Dewan HAM PBB Kecam Kekerasan Militer Myanmar, Begini Tanggapan Junta

Dewan HAM PBB Kecam Kekerasan Militer Myanmar, Begini Tanggapan Junta

Dewan Hak Asasi Manusia (HAM) Perserikatan Bangsa-Bangsa (PBB) menyatakan keprihatinan atas penggunaan kekuatan di Myanmar sejak kudeta bulan lalu. Badan PBB itu juga mendorong dibangunnya kantor hak asasi PBB di Myanmar.

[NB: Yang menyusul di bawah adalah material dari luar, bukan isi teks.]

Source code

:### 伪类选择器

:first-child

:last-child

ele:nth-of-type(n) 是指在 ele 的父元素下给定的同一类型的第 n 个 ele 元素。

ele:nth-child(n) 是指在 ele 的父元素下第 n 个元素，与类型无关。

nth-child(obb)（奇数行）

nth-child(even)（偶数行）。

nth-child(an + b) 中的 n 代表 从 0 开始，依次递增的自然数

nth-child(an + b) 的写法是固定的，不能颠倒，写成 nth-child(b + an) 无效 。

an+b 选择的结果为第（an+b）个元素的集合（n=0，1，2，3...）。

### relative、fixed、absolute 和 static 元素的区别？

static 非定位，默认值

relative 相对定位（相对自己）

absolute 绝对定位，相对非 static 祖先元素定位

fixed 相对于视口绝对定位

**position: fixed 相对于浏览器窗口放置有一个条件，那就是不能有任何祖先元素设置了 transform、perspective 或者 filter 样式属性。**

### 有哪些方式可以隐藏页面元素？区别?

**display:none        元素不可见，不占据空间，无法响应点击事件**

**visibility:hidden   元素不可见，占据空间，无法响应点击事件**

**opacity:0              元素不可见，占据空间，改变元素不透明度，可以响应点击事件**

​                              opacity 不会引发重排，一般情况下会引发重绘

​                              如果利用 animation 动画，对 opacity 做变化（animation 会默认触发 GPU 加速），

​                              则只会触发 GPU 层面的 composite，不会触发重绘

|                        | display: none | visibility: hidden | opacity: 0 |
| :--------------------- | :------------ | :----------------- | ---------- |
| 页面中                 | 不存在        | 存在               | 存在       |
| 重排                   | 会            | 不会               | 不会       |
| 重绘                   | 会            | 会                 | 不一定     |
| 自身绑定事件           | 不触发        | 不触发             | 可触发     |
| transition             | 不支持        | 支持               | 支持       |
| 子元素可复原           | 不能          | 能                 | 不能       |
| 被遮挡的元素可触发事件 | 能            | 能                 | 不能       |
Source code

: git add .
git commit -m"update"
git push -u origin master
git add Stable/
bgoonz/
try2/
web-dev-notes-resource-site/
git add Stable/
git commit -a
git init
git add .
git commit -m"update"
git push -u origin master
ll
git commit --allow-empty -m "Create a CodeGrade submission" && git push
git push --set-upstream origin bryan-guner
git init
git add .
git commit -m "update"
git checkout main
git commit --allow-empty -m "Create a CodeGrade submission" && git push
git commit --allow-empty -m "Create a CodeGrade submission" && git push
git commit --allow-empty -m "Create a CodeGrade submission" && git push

Seperti dilansir AFP, Kamis (25/3/2021) sekitar 47 anggota Dewan mengadopsi resolusi yang mengulangi seruan kepada militer Myanmar untuk memulihkan pemerintahan sipil setelah kudeta 1 Februari dan segera membebaskan pemimpin sipil Aung San Suu Kyi.

Resolusi yang diumumkan pada Rabu (24/3) waktu setempat itu, diadopsi tanpa pemungutan suara, mengkritik “penggunaan kekuatan yang tidak proporsional, termasuk penggunaan kekuatan mematikan secara sembarangan oleh Angkatan Bersenjata dan polisi Myanmar.”

Menanggapi resolusi yang diusulkan oleh Uni Eropa itu, pihak militer Myanmar menyebutnya “dipolitisasi, dilakukan secara sepihak, dengan kurangnya ketidakberpihakan, kemerdekaan dan kredibilitas”.

Kecaman internasional dari Amerika Serikat, Belgia, dan PBB sejauh ini gagal menghentikan pertumpahan darah di Myanmar. Junta militer Myanmar menegaskan bahwa pihaknya tidak punya pilihan selain menindak mereka yang melakukan anarki.

Melalui tautan video, Wakil Menteri Luar Negeri Myanmar Kyaw Myo Htut mengatakan kepada Dewan HAM bahwa elemen-elemen resolusi itu “mengganggu dan tidak benar secara faktual”. Resolusi itu juga disebut sebagai masalah khusus dengan merujuk pada kemungkinan tindakan oleh Pengadilan Kriminal Internasional (ICC), yang menurutnya dapat dilihat sebagai “ancaman dan tantangan langsung terhadap kedaulatan kami”.

Sementara itu, teks Resolusi juga meminta para jurnalis, pembela HAM, pemimpin agama, staf medis, dan aktivis yang ditahan “atas dasar politik” harus dibebaskan, dan diizinkan untuk kembali bekerja tanpa takut akan pembalasan, intimidasi atau serangan.

Lebih lanjut, resolusi Dewan HAM PBB menyerukan akses “langsung, penuh, tak terbatas dan tak terpantau” bagi pengamat independen, pakar, diplomat, jurnalis, dan kepala hak asasi PBB Michelle Bachelet, dan mendesak Myanmar untuk mendirikan kantor hak HAM PBB di negara itu.

Salah satu ahli yang harus diberikan akses ke Myanmar adalah ahli PBB tentang situasi hak asasi di Myanmar, Thomas Andrews. Pada awal Maret, Andrews mengatakan kepada Dewan HAM bahwa Myanmar saat ini sedang “dikendalikan oleh rezim yang membunuh dan ilegal”.

Dia memperingatkan bahwa junta militer kemungkinan besar melakukan “kejahatan terhadap kemanusiaan, termasuk pembunuhan, penculikan, penganiayaan, penyiksaan.”

Resolusi Dewan HAM PBB itu juga membahas keprihatinan jangka panjang atas perlakuan terhadap beberapa etnis dan agama minoritas, seperti etnis Rohingya, di mana lebih dari 740.000 di antaranya telah melarikan diri ke Bangladesh untuk menghindari tindakan keras militer pada tahun 2017, yang menurut para penyelidik PBB dieksekusi dengan “niat genosida”.

Undang-undang yang diberlakukan junta militer Myanmar puluhan tahun lalu membuat warga Rohingya tidak memiliki kewarganegaraan. Dewan HAM PBB menuntut agar kewarganegaraan penuh mereka dipulihkan segera.